それをすべて人間サイズに圧縮し、自らの体にまとって突撃してくる。
「なるほど。いい技だ」
私はうなった。
さすがはフレアの弟子だけのことはある。
「余裕ぶっていられる状況か? 細胞一つ残さず燃やしつくしてやるわっ!」
ブレイズが突進してくる。
「くらえ! これが竜王だけが使える竜族最強攻撃スキル――【ブレイジングインパクト】だ!」
その熱量がさらに増し――。
唐突に、消えた。
「…………………………えっ?」
ブレイズはポカンとした顔だ。
「竜族最強スキルというだけあって、確かにすさまじい熱量だ。まともに食らえば、私とて一瞬で燃え尽きるだろう。

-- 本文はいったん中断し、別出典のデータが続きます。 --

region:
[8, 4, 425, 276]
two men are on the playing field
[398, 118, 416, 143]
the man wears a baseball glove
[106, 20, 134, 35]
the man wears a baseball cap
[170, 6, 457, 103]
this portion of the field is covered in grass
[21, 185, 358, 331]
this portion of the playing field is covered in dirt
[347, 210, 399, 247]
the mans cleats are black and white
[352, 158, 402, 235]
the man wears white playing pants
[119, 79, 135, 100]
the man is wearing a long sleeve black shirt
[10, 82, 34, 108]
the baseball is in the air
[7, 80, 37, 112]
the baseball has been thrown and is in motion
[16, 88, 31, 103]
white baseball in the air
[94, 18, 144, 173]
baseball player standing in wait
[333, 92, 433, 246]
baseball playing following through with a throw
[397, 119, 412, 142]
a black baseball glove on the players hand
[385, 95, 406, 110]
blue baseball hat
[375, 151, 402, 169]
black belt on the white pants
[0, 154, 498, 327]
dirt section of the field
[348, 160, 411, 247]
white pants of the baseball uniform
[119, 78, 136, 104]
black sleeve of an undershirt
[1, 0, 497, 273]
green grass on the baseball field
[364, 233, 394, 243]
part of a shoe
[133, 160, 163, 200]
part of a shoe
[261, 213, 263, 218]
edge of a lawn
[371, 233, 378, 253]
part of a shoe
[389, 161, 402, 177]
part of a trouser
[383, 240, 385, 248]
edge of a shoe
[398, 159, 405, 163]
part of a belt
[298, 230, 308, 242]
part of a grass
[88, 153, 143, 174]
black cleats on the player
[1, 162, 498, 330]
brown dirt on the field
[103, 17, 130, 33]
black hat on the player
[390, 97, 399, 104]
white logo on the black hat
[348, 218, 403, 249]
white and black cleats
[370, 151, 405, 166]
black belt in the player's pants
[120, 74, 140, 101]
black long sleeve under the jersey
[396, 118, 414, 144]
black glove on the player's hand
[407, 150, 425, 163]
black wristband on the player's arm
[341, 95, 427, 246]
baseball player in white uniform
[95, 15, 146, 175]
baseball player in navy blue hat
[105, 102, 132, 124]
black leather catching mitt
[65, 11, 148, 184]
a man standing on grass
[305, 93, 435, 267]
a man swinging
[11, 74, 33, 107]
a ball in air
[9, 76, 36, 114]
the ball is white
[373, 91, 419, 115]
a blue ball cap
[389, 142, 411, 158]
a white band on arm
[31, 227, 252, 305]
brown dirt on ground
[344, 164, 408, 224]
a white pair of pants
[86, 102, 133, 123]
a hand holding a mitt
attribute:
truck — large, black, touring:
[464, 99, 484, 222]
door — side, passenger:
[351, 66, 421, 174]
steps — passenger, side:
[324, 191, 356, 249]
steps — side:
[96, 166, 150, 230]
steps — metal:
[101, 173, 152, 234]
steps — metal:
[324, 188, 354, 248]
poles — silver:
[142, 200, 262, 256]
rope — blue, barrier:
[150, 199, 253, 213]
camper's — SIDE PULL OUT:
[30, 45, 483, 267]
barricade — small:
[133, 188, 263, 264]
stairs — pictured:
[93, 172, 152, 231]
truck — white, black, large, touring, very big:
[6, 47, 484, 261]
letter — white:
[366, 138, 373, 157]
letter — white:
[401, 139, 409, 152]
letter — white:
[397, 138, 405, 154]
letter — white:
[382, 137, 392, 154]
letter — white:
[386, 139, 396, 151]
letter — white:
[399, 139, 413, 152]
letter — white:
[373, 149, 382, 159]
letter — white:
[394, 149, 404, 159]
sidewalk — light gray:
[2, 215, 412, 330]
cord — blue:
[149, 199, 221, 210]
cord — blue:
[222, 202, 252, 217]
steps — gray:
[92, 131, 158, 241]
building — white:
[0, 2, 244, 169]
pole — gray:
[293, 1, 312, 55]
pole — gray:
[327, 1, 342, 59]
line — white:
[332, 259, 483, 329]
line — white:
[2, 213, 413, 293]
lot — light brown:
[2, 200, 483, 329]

だから別の場所に送っておいた」
私はこともなげに言った。
「別の場所……?」
「異空間だ」
私は軽く空中を撫でる。
ばきん、と音がして、前方が裂けた。
私が超速で手刀を振るったことで、空間自体が裂けたのだ。
そしてその裂け目に、先ほどの熱量のほとんどを送りこんでおいた。
「涼しくなったな、炎竜王」
「ぐっ……」
今のブレイズはさっきまでのように炎をまとっていない。
まとっていた炎はほぼすべてを異空間に送ってしまったからだ。
「炎という飛び道具がなくなった以上、勝負を決するのは拳と拳――さあ、やろうか」
がつん、と私は左右の拳を胸元で合わせた。
「お、おのれぇぇぇぇ……っ」
ブレイズが向かってくる。
が、力の源とも言うべき炎の大半を失ったその動きは、さっきまでとは比べ物にならない。
「遅い」
すれ違いざまに繰り出した私の一撃で、ブレイズは倒れた。
「――安心しろ、急所は外しておいた」
「ば、馬鹿な……この俺が、まったく歯が立たない……!?」
「世の中、上には上がいる。精進するがいい」
私は彼に言った。
私とルナリアは王都に戻った。
たちまち炎竜王を撃退した話が国中に広まり、私は英雄として歓待された。
そして今日は凱旋パレードの日――。
「ブレイズを撃退した英雄!」
「ガーラ、ガーラ!」
「ガーラ、ガーラ!」
私を称える声が鳴り響いている。
さながら地鳴りのようだ。
それだけこの国の人間が炎竜王に苦しめられてきたんだろう。
その炎竜王ブレイズは、この国と不可侵条約を結んだところだ。
当面は私がにらみを利かせているし、ブレイズが反撃に出てくることはないだろう。
万が一、この国に害為すようなら、今度こそ私が討ち果たすと言い含めてある。
「本当に感謝の言葉しかない」
ルナリアが笑顔で言った。
出会ったときの女騎士姿ではなく、王女らしいドレス姿である。
騎士の格好も凛々しく美しいが、今の装いは可憐で私も思わず目を奪われた。
美しい――。
素直に感嘆する。
「十歳にして素晴らしい武術――いや、できればこの国にずっと留まってはくれないか」
と、私の手を握ってくる。
彼女の頬が、少し赤くなっていた。